The New York-based artist captures intimacy in portraits and landscapes alike

There is an earnestness to Chad Unger, the kind of earnestness that feels rare in the world of art where ego is often an unsaid credential of entry. The now New York-based photographer could easily slump into the world of the Lower East Side art bro elite—he’s got the mustache, the natural athleticism hidden under loose-fitting tees, the charming smile, and the artistic talent that, together, undoubtedly would allow him to get away with being an asshole. (If I was gifted with that combo, I would be.) But Unger is warm and kind, qualities which carry over to his work.

It’s difficult to categorize him in the same ways we often do those we don’t know intimately. He is an artist and an athlete, and he is gay and deaf. Identity is central to art—the complexities that make up Unger are part of what makes his images so unique. That, along with a modesty that translates into eagerness to learn and evolve.

Unger grew up in Maryland where he was completely immersed in the deaf community. He was raised in an all-deaf family and attended an all-deaf school. In high school, he submerged himself into the world of Tumblr, where his first experiments in photography took place. Snowboarding began to dominate his life when he moved to Colorado for college, but after transfering to a school in Utah, where he took a photography course, his work took on new life. While he was working as a trimmer at a weed farm, Unger’s work really evolved into the narrative-driven photos that occupy his current portfolio.

His portraits and landscapes are equally intimate, balancing soft, filmic tones with striking subjects. Unger joined me over Zoom, along with his interpreter, to discuss the evolution of his work, his philosophies of practice, and his recent move to New York.

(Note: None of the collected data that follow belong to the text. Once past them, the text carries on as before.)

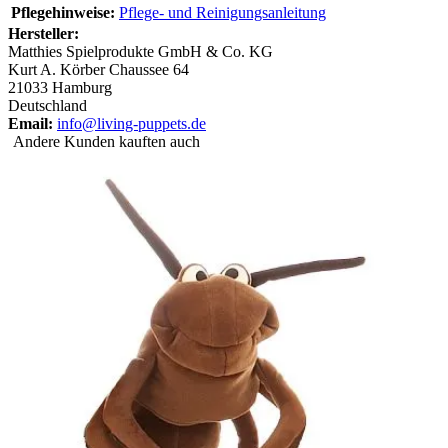
Pflegehinweise:
Pflege- und Reinigungsanleitung
Hersteller:
Matthies Spielprodukte GmbH & Co. KG
Kurt A. Körber Chaussee 64
21033 Hamburg
Deutschland
Email:
info@living-puppets.de
Andere Kunden kauften auch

Megan Hullander: Do you feel like people over-credit the importance of your deafness in regards to the quality of your work, or do you think it’s something that is really defining of your perspective?

Chad Unger: Originally, I really did think that that was true. After a while, I started to change my mind. I do think that my work is recognized first. They can’t see [my work] and be like, ‘A deaf person took that photo.’ They actually saw my work as the work it was.

Megan: Are there any experiences of shooting you can pinpoint that changed your perspective on how you approach photography?

Chad: I went to Morocco by myself for travel last fall. For a long time, I was nervous about shooting people, and it was during that trip that I would just do it. I would just always point at my camera, and then give them a thumbs up, and then I would continue shooting people. I feel like I was able to use some cues and gestures with people to help them understand what I was trying to tell them—like whether I was asking them to move or change their face. After that trip, I started to think, ‘Maybe I really could start shooting people without saying anything.’

Megan: As both an athlete and an artist, have you found that—outside of just directly shooting other snowboarders—there’s been any sort of intersection in how you approach those identities?

Chad: I tried to bring them together. But I just couldn’t get what I wanted from it. I do think people can, and it’s possible to create art within snowboarding. But I realized that I couldn’t really quite do what I wanted with snowboarding—that it wasn’t for me. You can make art snowboarding. After three years of doing that, I realized it wasn’t something that I could continue doing. And so I felt like, you know, New York—it’s the Big Apple. So I’m here.

Megan: And New York is a very different environment from where you grew up. Have you seen a reflection of that in your work?

Chad: Oh, it’s definitely influenced it, for sure. I have some opportunities to work with photographers who have worked for years and years and years. I realized how much I have to learn, and that that was okay—that I have to learn patience and I have to be okay with that pace of learning. It’s really great to meet other people and actually tell them about my experience. When I was in Maryland or Salt Lake, I couldn’t really talk about my work—I just didn’t feel like I had those opportunities. But people here seem to understand that, and that’s been really nice.

Megan: And how do you feel like your communities influence your work?

Chad: I haven’t lived in New York City for very long. So I don’t have a lot going on that way. But I do feel like I have some ideas that have changed my identity or influenced my identity, whether it’s the gay community or the deaf community, which I belong to both.

Megan: Do you feel like you’ve had any sort of personal growth since you started photography? Has it helped you understand yourself?

Chad: Without a doubt. Not necessarily, like, work-based, but based in who I am—learning that I do feel like that will change over time, and I can improve, and when I improve on work, then it improves everything else. The work itself improves, and then I as a human improve. I’m not the most patient person, so I know that will take work. I know that it takes time, and it’s not gonna happen overnight. I’m in it for the long haul.